Il a déclaré que le Consensus de Douala auquel étaient parvenus les représentants des pays d’Afrique centrale lors de la session du comité d’experts intergouvernementaux de 2017 organisée par la CEA était un impressionnant indicateur global de la voie vers l’industrialisation et la diversification dans la sous-région. « J’ai dit à mes collaborateurs que ce Consensus doit être la base de notre plan d’action industriel, car il couvre tout ce dont nous avons besoin », a déclaré M. Gomez.

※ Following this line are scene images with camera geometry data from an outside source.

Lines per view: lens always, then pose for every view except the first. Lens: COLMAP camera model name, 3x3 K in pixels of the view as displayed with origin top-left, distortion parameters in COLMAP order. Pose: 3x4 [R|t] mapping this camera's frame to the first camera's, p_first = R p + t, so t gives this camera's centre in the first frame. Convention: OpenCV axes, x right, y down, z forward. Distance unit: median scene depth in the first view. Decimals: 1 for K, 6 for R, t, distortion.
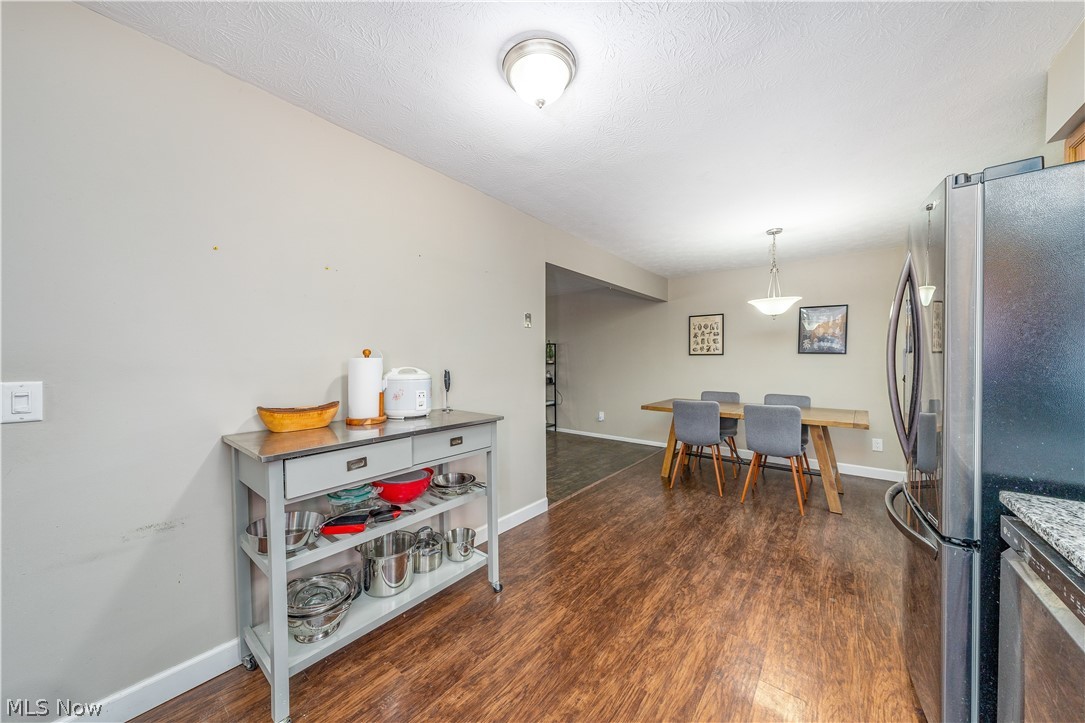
lens RADIAL K [[375.8, 0, 543.1], [0, 375.8, 366.8], [0, 0, 1]] dist [-0.001059, 0.000175]
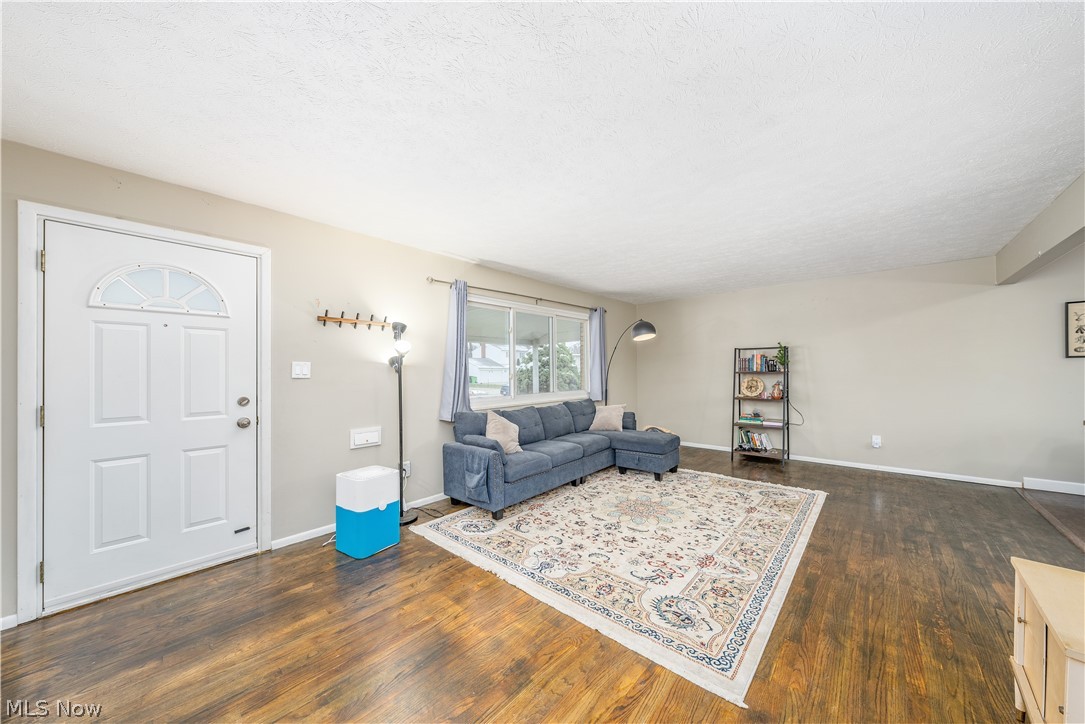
lens RADIAL K [[375.8, 0, 540.5], [0, 375.8, 369.7], [0, 0, 1]] dist [-0.001059, 0.000175]
pose [[0.998409, -0.014762, -0.054423, -0.657880], [0.013872, 0.999764, -0.016690, -0.011978], [0.054656, 0.015908, 0.998378, 0.286718]]
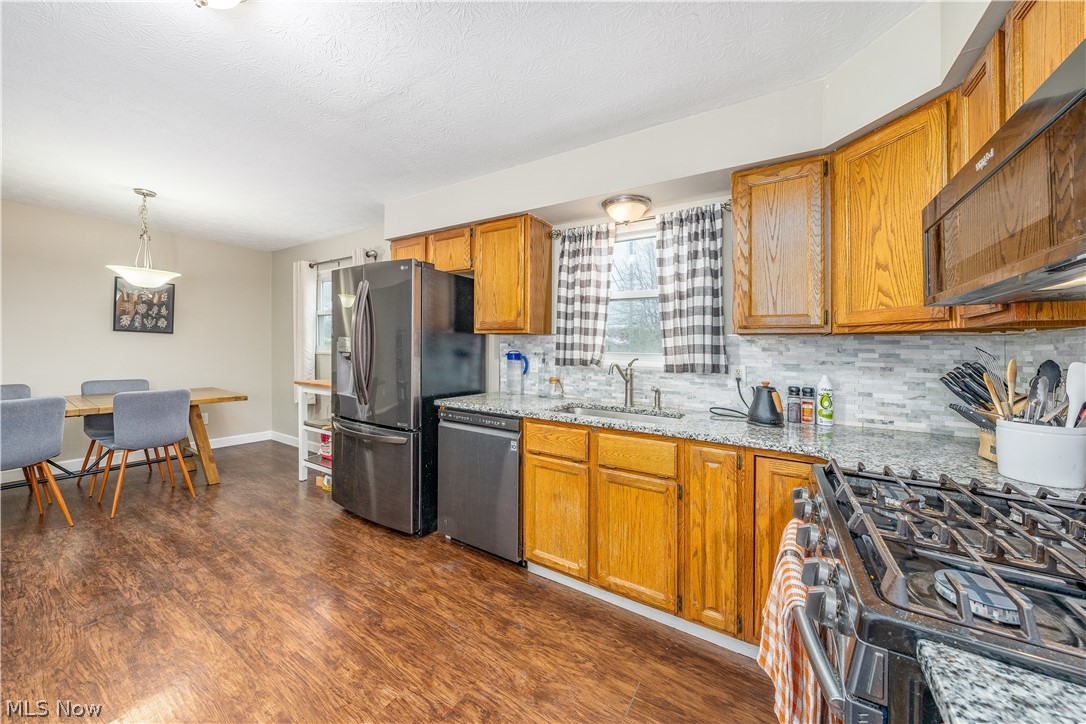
lens RADIAL K [[376.1, 0, 546.1], [0, 376.1, 355.8], [0, 0, 1]] dist [-0.001059, 0.000175]
pose [[-0.120482, -0.026408, 0.992364, -0.281317], [-0.006131, 0.999647, 0.025857, -0.007419], [-0.992697, -0.002969, -0.120602, 0.135280]]
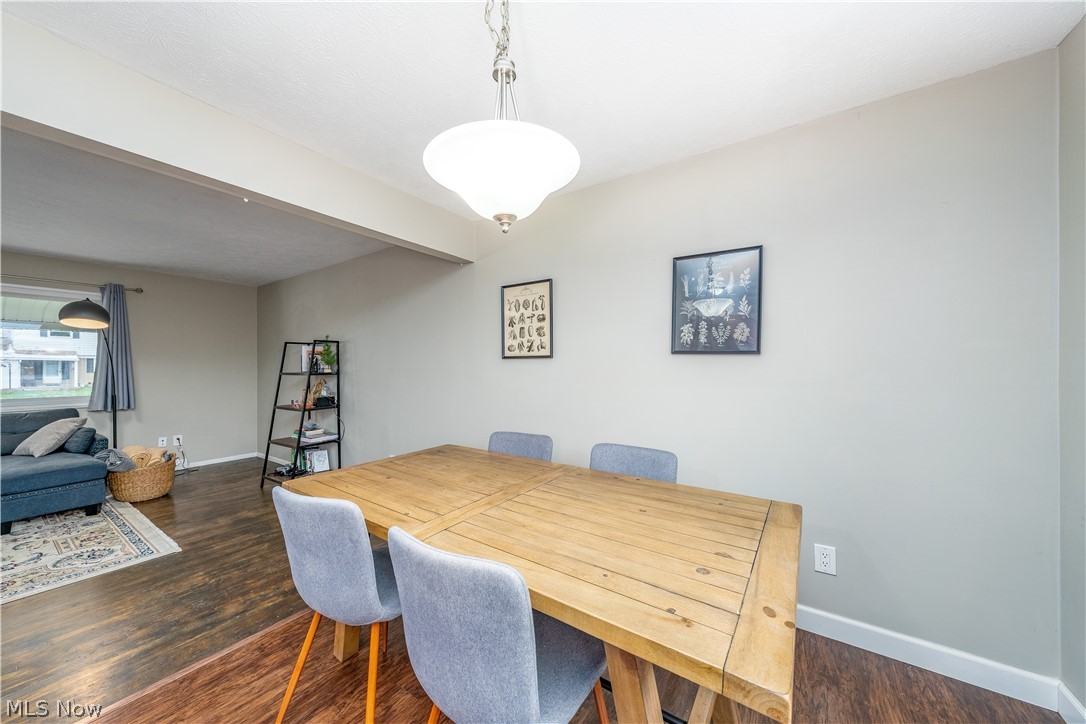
lens RADIAL K [[376.1, 0, 549.5], [0, 376.1, 371.7], [0, 0, 1]] dist [-0.001059, 0.000175]
pose [[0.995033, -0.005929, 0.099367, 0.473377], [0.006378, 0.999971, -0.004203, -0.010734], [-0.099339, 0.004816, 0.995042, 0.532981]]
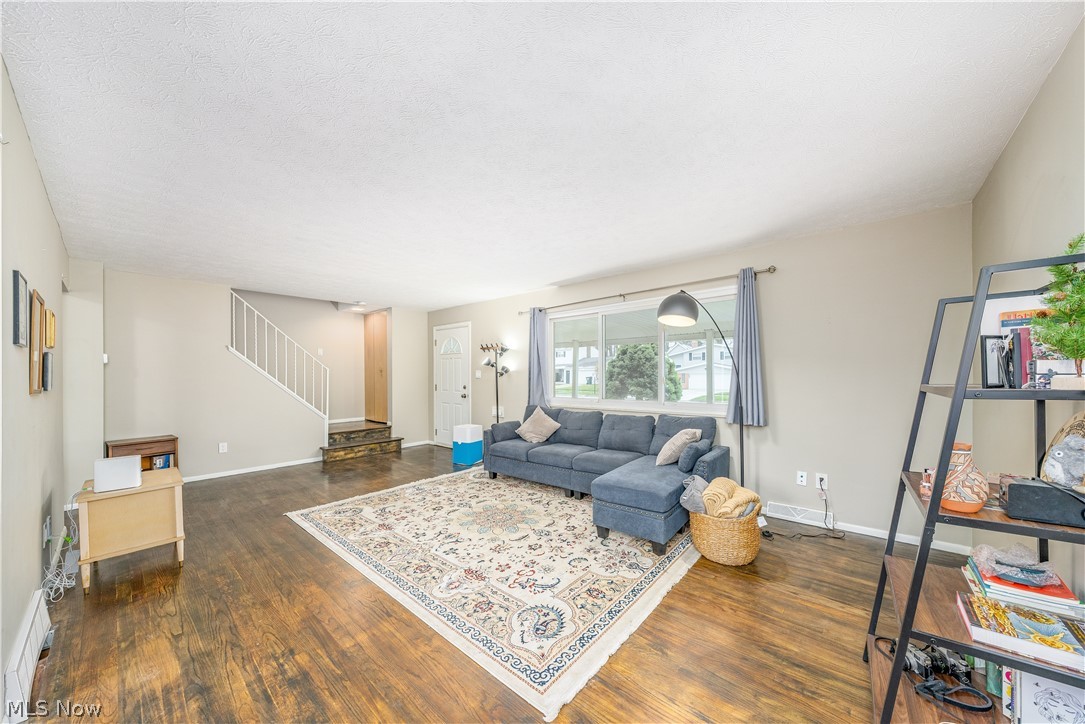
lens RADIAL K [[375.8, 0, 537.5], [0, 375.8, 379.0], [0, 0, 1]] dist [-0.001059, 0.000175]
pose [[-0.043285, 0.007348, -0.999036, 0.262016], [-0.007147, 0.999945, 0.007664, -0.022530], [0.999037, 0.007472, -0.043230, 1.188166]]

Pendant ce temps, le Secrétaire d’État en charge de l’Agence Horizon 2020, M. Cesar Augusto Mba, qui a ouvert le Dialogue au nom du ministre des Finances, de l’économie et de la planification – M. Lucas Abaga Nchama, a déclaré que l’expérience de la crise vécue par la Guinée Équatoriale était un rappel au pays de poursuivre les politiques de résilience et de croissance inclusive. « Nous recevons le type d’appui que nous attendons de la CEA et le présent dialogue nous permettra de façonner la manière de travailler ensemble » tout en inspirant les travaux de notre 3ème Conférence économique nationale de 2019 pour davantage de réflexion sur les stratégies de diversification de notre économie, a-t-il dit.

Appropriation des messages et synergies
Le Conseiller technique à la Présidence de la Guinée Équatoriale – M. Rafael Tung Nsue Bilogo, qui a clôturé le Dialogue, a promis de porter les recommandations des débats aux plus hautes autorités de l’État pour appropriation et prise en compte dans les politiques et actions orientées vers la diversification de l’économie.

Pour le Coordonnateur Résident du Système des Nations Unies dans le pays – Mme Coumba Mar Gadio, l’engagement de la CEA à accompagner la Guinée Équatoriale dans la voie de la diversification arrive à point nommé, et cette synergie sera développée avec les autres agences des Nations Unies, avec les actions nécessaires pour fournir un appui consolidé au pays.

« Nous sommes très heureux de votre mission qui, nous le pensons, doit ouvrir une perspective de coopération entre nous, surtout en ce moment où la diversification est en tête de notre agenda », a déclaré le Vice-ministre des affaires étrangères, de la coopération et des missions – Bonifacio Mitogo Edjang, à l’équipe de la CEA.